〜回想〜
「なんだよ、和臣。お前から誘ってくるなんて珍しい」
いつも、4人で行動する時は、まず自分からは、提案しない和臣が、珍しく義人を食事に誘った。
「いや〜、たまにはどうかな?って思ってさ…」
義人は、多少疑問を感じながらも、会うことにした。
「…で、なんか話したいことあるんだろ?お前から誘ってくるなんて珍しいからな」
義人の指摘に、和臣は驚きながらも、話しを切り出した。
「実は、あるセミナーに参加しててさあ…それ受けてから、世界が変わったんだよな〜。義人もどうかな?って思ってさ」
和臣の差し出したパンフレットを見て、義人は、愕然とした。
数年前、義人が付き合っていた女性と、別れるきっかけになった団体だからである。
「お前…何かと思えば、こんなことかよ。…ふざけてるのか?」
「ふざけてる?俺は真面目だよ。俺的にもためになったしね。…どうかな〜って思ってさ」
「あのな、2度とその話をするな。
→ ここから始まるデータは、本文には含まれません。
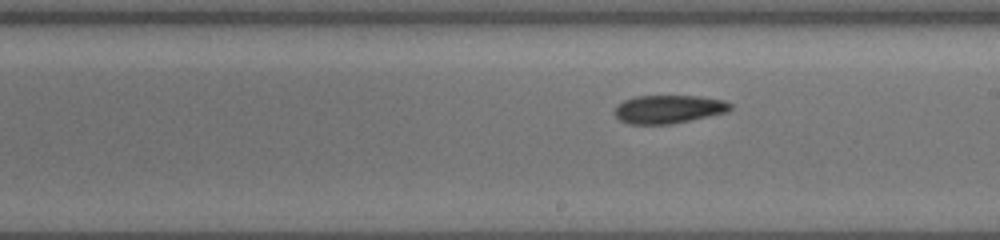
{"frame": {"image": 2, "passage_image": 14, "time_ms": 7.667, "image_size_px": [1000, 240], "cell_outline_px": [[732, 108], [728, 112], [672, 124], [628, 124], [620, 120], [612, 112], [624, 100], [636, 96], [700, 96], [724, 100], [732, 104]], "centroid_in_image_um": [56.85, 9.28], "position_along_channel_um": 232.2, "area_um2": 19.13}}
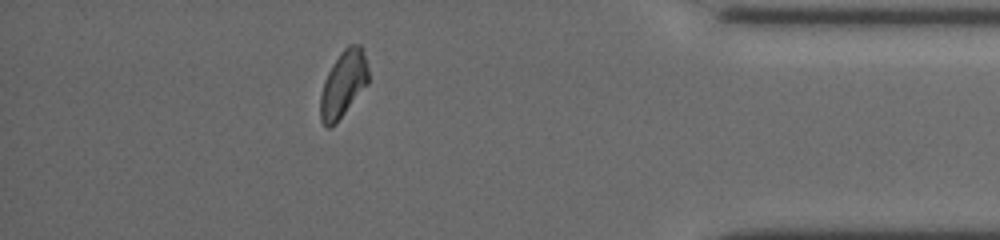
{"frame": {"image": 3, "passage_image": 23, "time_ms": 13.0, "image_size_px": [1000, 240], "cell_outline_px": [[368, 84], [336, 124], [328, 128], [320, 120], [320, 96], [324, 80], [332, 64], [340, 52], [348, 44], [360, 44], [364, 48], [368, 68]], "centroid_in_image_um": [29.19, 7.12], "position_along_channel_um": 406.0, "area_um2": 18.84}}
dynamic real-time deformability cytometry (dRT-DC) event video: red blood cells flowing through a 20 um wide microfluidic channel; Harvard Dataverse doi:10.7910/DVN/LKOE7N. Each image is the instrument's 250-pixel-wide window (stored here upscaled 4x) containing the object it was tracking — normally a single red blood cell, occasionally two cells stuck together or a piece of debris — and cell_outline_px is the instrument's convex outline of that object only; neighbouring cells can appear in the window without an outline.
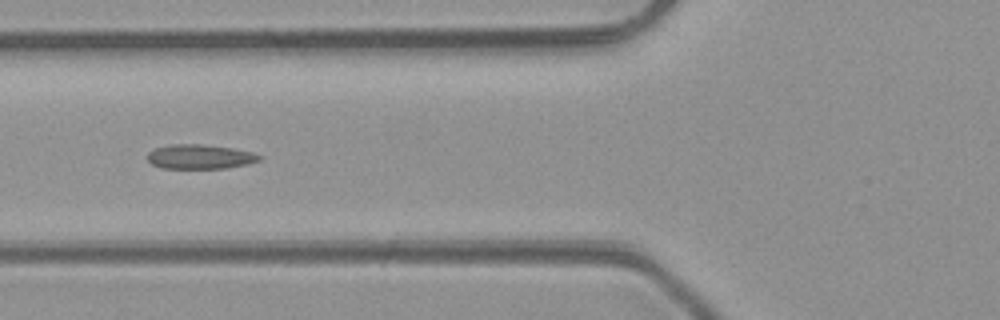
{"species": "common noctule bat (a hibernating species)", "species_latin": "Nyctalus noctula", "temperature_condition": "room temperature", "stored_images_in_passage": 3, "camera_frame_rate_fps": 3000, "um_per_image_px": 0.085, "animal": {"sex": "male", "body_mass_g": 23.1, "forearm_length_mm": 52.7}, "frame": {"image": 1, "passage_image": 3, "time_ms": 2.333, "image_size_px": [1000, 320], "cell_outline_px": [[260, 160], [248, 164], [224, 168], [160, 168], [152, 164], [148, 160], [148, 152], [156, 148], [172, 144], [200, 144], [232, 148], [252, 152], [260, 156]], "centroid_in_image_um": [16.97, 13.32], "position_along_channel_um": 108.8, "area_um2": 15.78}}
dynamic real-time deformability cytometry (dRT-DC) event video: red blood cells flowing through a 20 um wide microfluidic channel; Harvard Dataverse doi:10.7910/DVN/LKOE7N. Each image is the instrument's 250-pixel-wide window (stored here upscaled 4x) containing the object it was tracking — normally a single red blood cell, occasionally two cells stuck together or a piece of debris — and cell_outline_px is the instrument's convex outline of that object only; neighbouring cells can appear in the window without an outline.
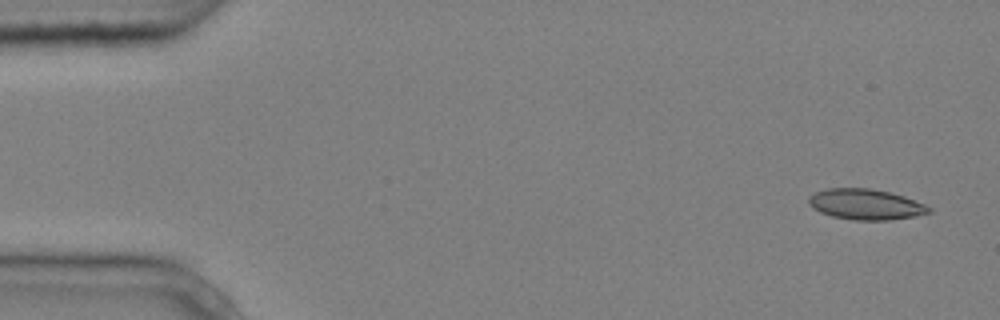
{"species": "common noctule bat (a hibernating species)", "species_latin": "Nyctalus noctula", "temperature_condition": "cold", "stored_images_in_passage": 5, "camera_frame_rate_fps": 3000, "um_per_image_px": 0.085, "animal": {"sex": "male", "body_mass_g": 20.4}, "frame": {"image": 1, "passage_image": 1, "time_ms": 0.0, "image_size_px": [1000, 320], "cell_outline_px": [[932, 212], [916, 216], [888, 220], [852, 220], [832, 216], [820, 212], [812, 208], [808, 204], [808, 196], [816, 192], [828, 188], [872, 188], [904, 196], [924, 204], [932, 208]], "centroid_in_image_um": [73.57, 17.37], "position_along_channel_um": 11.4, "area_um2": 21.56}}
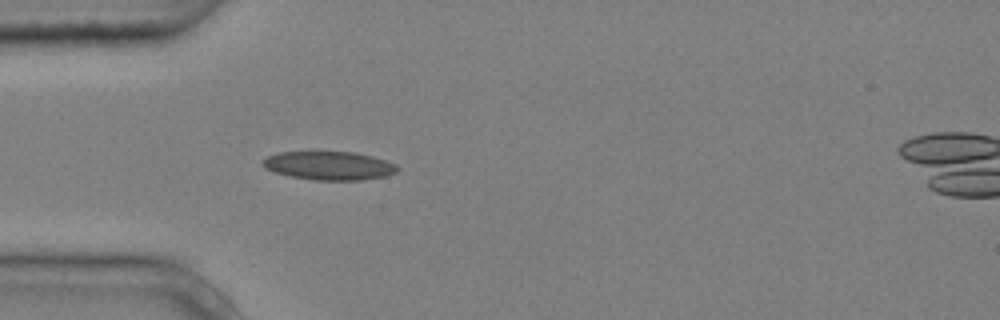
{"frame": {"image": 2, "passage_image": 4, "time_ms": 1.0, "image_size_px": [1000, 320], "cell_outline_px": [[400, 168], [396, 172], [384, 176], [360, 180], [312, 180], [292, 176], [276, 172], [264, 168], [260, 164], [268, 156], [280, 152], [316, 148], [356, 152], [372, 156], [396, 164]], "centroid_in_image_um": [27.93, 14.02], "position_along_channel_um": 57.1, "area_um2": 23.35}}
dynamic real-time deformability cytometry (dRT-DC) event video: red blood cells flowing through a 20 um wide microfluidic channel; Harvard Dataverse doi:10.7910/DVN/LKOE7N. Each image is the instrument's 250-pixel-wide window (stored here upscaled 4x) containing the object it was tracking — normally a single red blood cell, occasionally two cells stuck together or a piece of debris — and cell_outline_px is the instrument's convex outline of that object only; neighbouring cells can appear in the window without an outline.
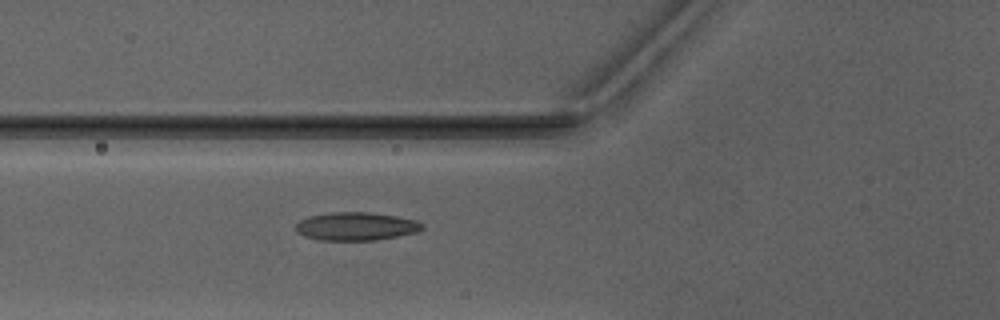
{"species": "Egyptian fruit bat (a non-hibernating species)", "species_latin": "Rousettus aegyptiacus", "temperature_condition": "warm", "stored_images_in_passage": 3, "camera_frame_rate_fps": 3000, "um_per_image_px": 0.085, "animal": {"sex": "male"}, "frame": {"image": 1, "passage_image": 3, "time_ms": 2.333, "image_size_px": [1000, 320], "cell_outline_px": [[424, 228], [416, 232], [376, 240], [320, 240], [304, 236], [296, 232], [296, 224], [300, 220], [308, 216], [332, 212], [372, 212], [396, 216], [416, 220], [424, 224]], "centroid_in_image_um": [30.26, 19.23], "position_along_channel_um": 95.5, "area_um2": 20.81}}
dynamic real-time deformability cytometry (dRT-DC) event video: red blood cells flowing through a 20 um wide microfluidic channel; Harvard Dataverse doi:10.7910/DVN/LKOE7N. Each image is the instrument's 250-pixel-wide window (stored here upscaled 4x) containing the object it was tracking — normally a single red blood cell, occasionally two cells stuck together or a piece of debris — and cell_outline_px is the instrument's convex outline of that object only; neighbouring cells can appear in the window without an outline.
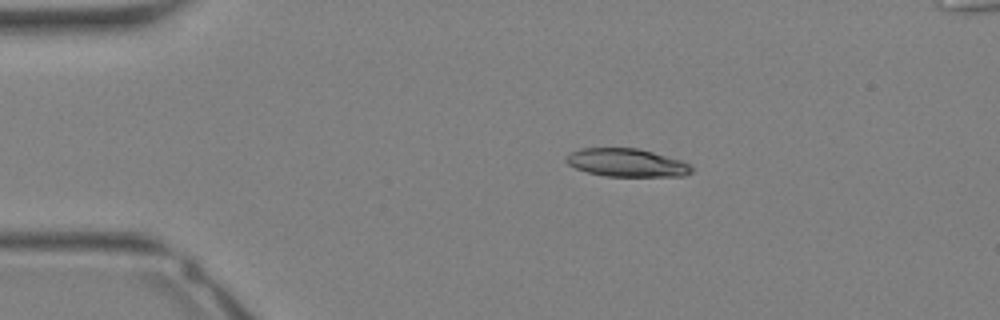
{"species": "Egyptian fruit bat (a non-hibernating species)", "species_latin": "Rousettus aegyptiacus", "temperature_condition": "warm", "stored_images_in_passage": 14, "camera_frame_rate_fps": 3000, "um_per_image_px": 0.085, "animal": {"sex": "female"}, "frame": {"image": 1, "passage_image": 6, "time_ms": 1.667, "image_size_px": [1000, 320], "cell_outline_px": [[692, 172], [684, 176], [604, 176], [588, 172], [576, 168], [568, 164], [564, 160], [572, 152], [580, 148], [636, 148], [652, 152], [680, 160], [692, 164]], "centroid_in_image_um": [53.28, 13.83], "position_along_channel_um": 31.7, "area_um2": 20.4}}
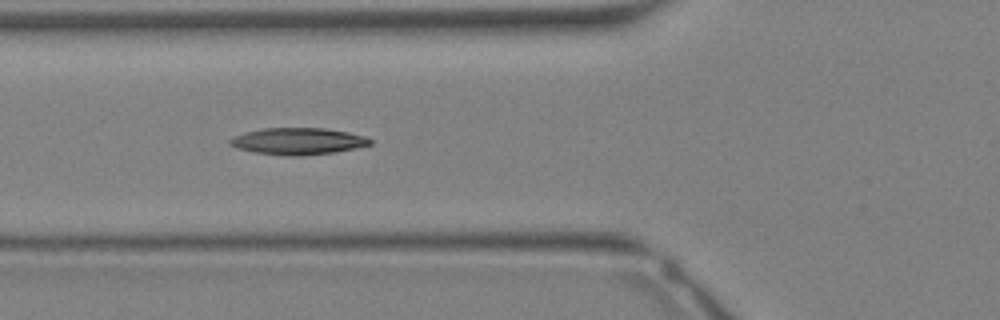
{"frame": {"image": 2, "passage_image": 12, "time_ms": 3.667, "image_size_px": [1000, 320], "cell_outline_px": [[372, 144], [356, 148], [336, 152], [292, 156], [288, 156], [256, 152], [236, 148], [228, 144], [228, 140], [232, 136], [244, 132], [264, 128], [324, 128], [348, 132], [364, 136], [372, 140]], "centroid_in_image_um": [25.3, 12.0], "position_along_channel_um": 100.5, "area_um2": 21.85}}
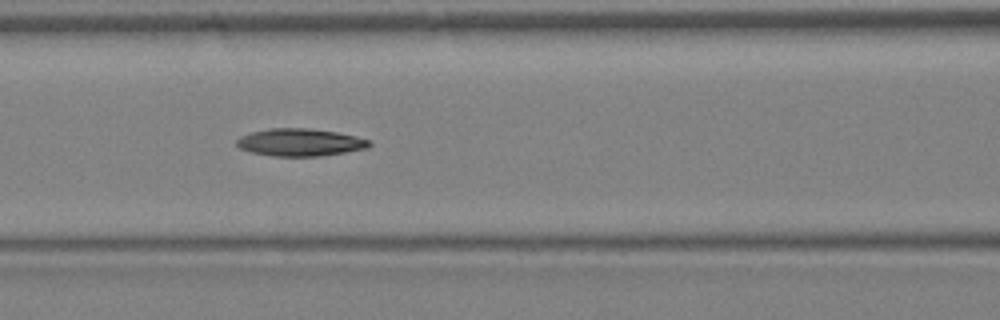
{"frame": {"image": 3, "passage_image": 14, "time_ms": 4.333, "image_size_px": [1000, 320], "cell_outline_px": [[372, 144], [368, 148], [320, 156], [272, 156], [252, 152], [240, 148], [236, 144], [236, 140], [240, 136], [252, 132], [268, 128], [308, 128], [336, 132], [356, 136], [372, 140]], "centroid_in_image_um": [25.52, 12.09], "position_along_channel_um": 141.1, "area_um2": 21.27}}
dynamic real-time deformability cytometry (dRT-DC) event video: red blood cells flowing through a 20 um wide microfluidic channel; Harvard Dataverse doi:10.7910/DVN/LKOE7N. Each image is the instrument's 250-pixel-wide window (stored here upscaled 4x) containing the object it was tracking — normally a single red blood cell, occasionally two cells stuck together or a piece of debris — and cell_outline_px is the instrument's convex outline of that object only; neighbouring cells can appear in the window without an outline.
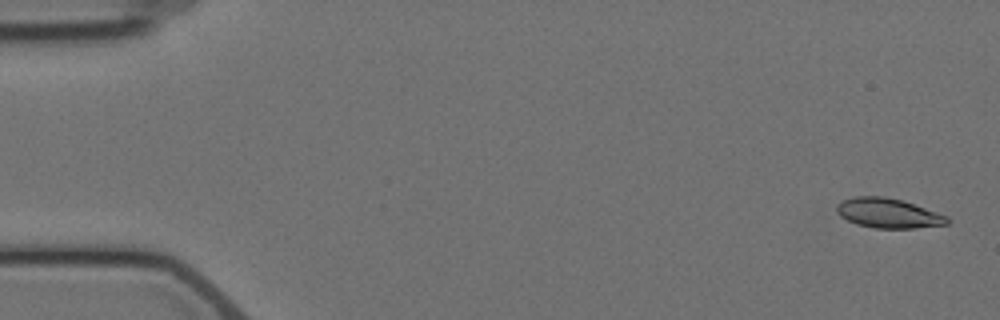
{"species": "Egyptian fruit bat (a non-hibernating species)", "species_latin": "Rousettus aegyptiacus", "temperature_condition": "cold", "stored_images_in_passage": 4, "camera_frame_rate_fps": 3000, "um_per_image_px": 0.085, "animal": {"sex": "female"}, "frame": {"image": 1, "passage_image": 1, "time_ms": 0.0, "image_size_px": [1000, 320], "cell_outline_px": [[948, 224], [916, 228], [876, 228], [856, 224], [840, 216], [836, 212], [836, 204], [844, 200], [856, 196], [884, 196], [904, 200], [948, 216]], "centroid_in_image_um": [75.5, 18.11], "position_along_channel_um": 9.5, "area_um2": 19.19}}
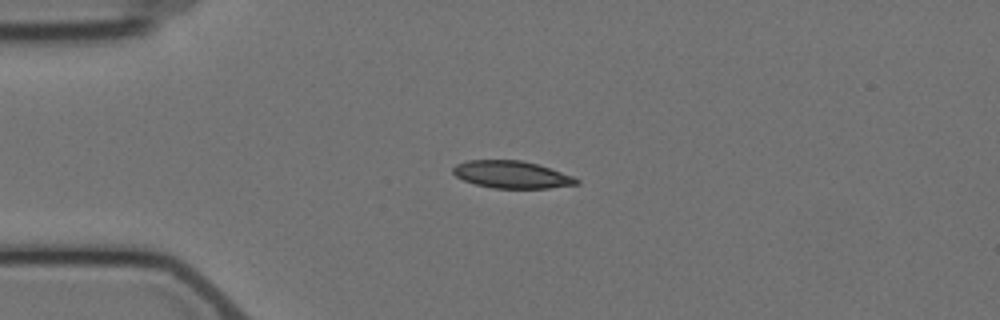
{"frame": {"image": 2, "passage_image": 4, "time_ms": 4.0, "image_size_px": [1000, 320], "cell_outline_px": [[580, 184], [548, 188], [492, 188], [476, 184], [464, 180], [456, 176], [452, 172], [452, 168], [456, 164], [468, 160], [520, 160], [536, 164], [572, 176], [580, 180]], "centroid_in_image_um": [43.47, 14.84], "position_along_channel_um": 41.5, "area_um2": 19.48}}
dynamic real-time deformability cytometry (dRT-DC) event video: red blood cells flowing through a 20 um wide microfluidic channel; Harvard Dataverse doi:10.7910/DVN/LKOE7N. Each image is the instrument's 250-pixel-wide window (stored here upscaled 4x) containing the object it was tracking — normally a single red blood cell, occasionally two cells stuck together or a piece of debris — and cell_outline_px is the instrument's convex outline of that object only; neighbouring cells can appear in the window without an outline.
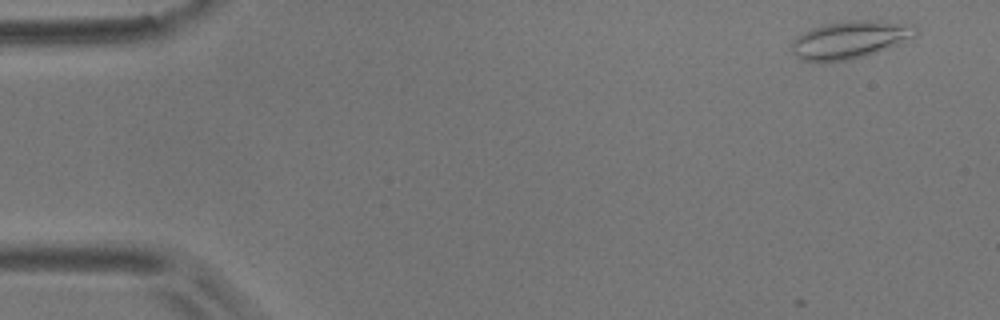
{"species": "common noctule bat (a hibernating species)", "species_latin": "Nyctalus noctula", "temperature_condition": "room temperature", "stored_images_in_passage": 6, "camera_frame_rate_fps": 3000, "um_per_image_px": 0.085, "animal": {"sex": "male", "body_mass_g": 17.9}, "frame": {"image": 1, "passage_image": 1, "time_ms": 0.0, "image_size_px": [1000, 320], "cell_outline_px": [[916, 32], [912, 36], [896, 44], [876, 52], [864, 56], [848, 60], [800, 60], [792, 52], [792, 40], [796, 36], [812, 28], [824, 24], [848, 20], [880, 20], [912, 24], [916, 28]], "centroid_in_image_um": [72.21, 3.34], "position_along_channel_um": 12.8, "area_um2": 26.65}}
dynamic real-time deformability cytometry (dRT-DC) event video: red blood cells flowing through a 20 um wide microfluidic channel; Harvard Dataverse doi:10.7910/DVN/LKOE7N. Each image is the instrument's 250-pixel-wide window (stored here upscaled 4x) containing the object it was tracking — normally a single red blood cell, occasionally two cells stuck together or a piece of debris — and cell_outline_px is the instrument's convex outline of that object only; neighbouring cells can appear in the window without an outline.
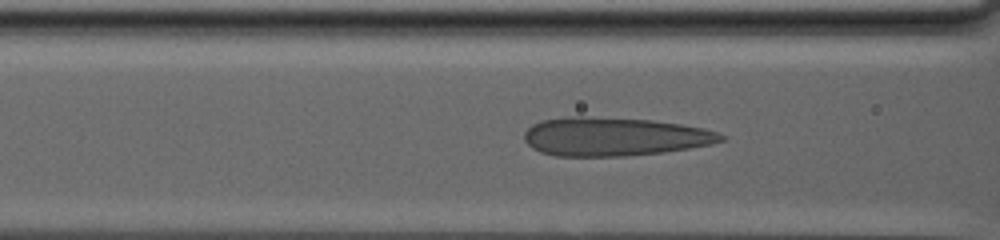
{"species": "human", "species_latin": "Homo sapiens", "temperature_condition": "warm", "stored_images_in_passage": 57, "camera_frame_rate_fps": 3000, "um_per_image_px": 0.085, "donor": {"sex": "male"}, "frame": {"image": 1, "passage_image": 19, "time_ms": 6.0, "image_size_px": [1000, 240], "cell_outline_px": [[724, 140], [712, 144], [664, 152], [624, 156], [556, 156], [540, 152], [532, 148], [524, 140], [524, 132], [532, 124], [544, 120], [568, 116], [584, 116], [652, 120], [680, 124], [704, 128], [716, 132], [724, 136]], "centroid_in_image_um": [52.18, 11.61], "position_along_channel_um": 114.4, "area_um2": 44.22}}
俺達の間に、そんなこと持ち込むな!…お前忘れたのかよ?俺達は、何の悪意もなくバカやれる関係でいようって」
「いや…でも」
「とにかく俺は、こんなことは、お断りだから!帰る」
吐き捨てるように言って、義人は席を立った。
和臣は、全く自分のしたことを反省しなかった。
義人は悲しくなった。
彼女ばかりか、和臣まで…
事の一部始終を、哲彦に報告した。
哲彦は、愕然とした。
「まじかよ…ショックだなあ。…そうか、剛も俺も、和から話があるって言われたけど、そのことか…」
「どう思う?」
「やりきれないな…。一度4人で話すか?」
「そうしよう」
「辛いな…。」
哲彦は、和臣の行動に裏切り感を隠せなかった。
難しいことを考えず、バカをやれるのが、4人の関係性だと思っていたから……あれ以来、4人は一度は改善したが、わだかまりは消えず、和臣は、哲彦達から離れていった。
哲彦は、あの出来事を思い出すたびに、心を痛めていた。 そして、改めて思った。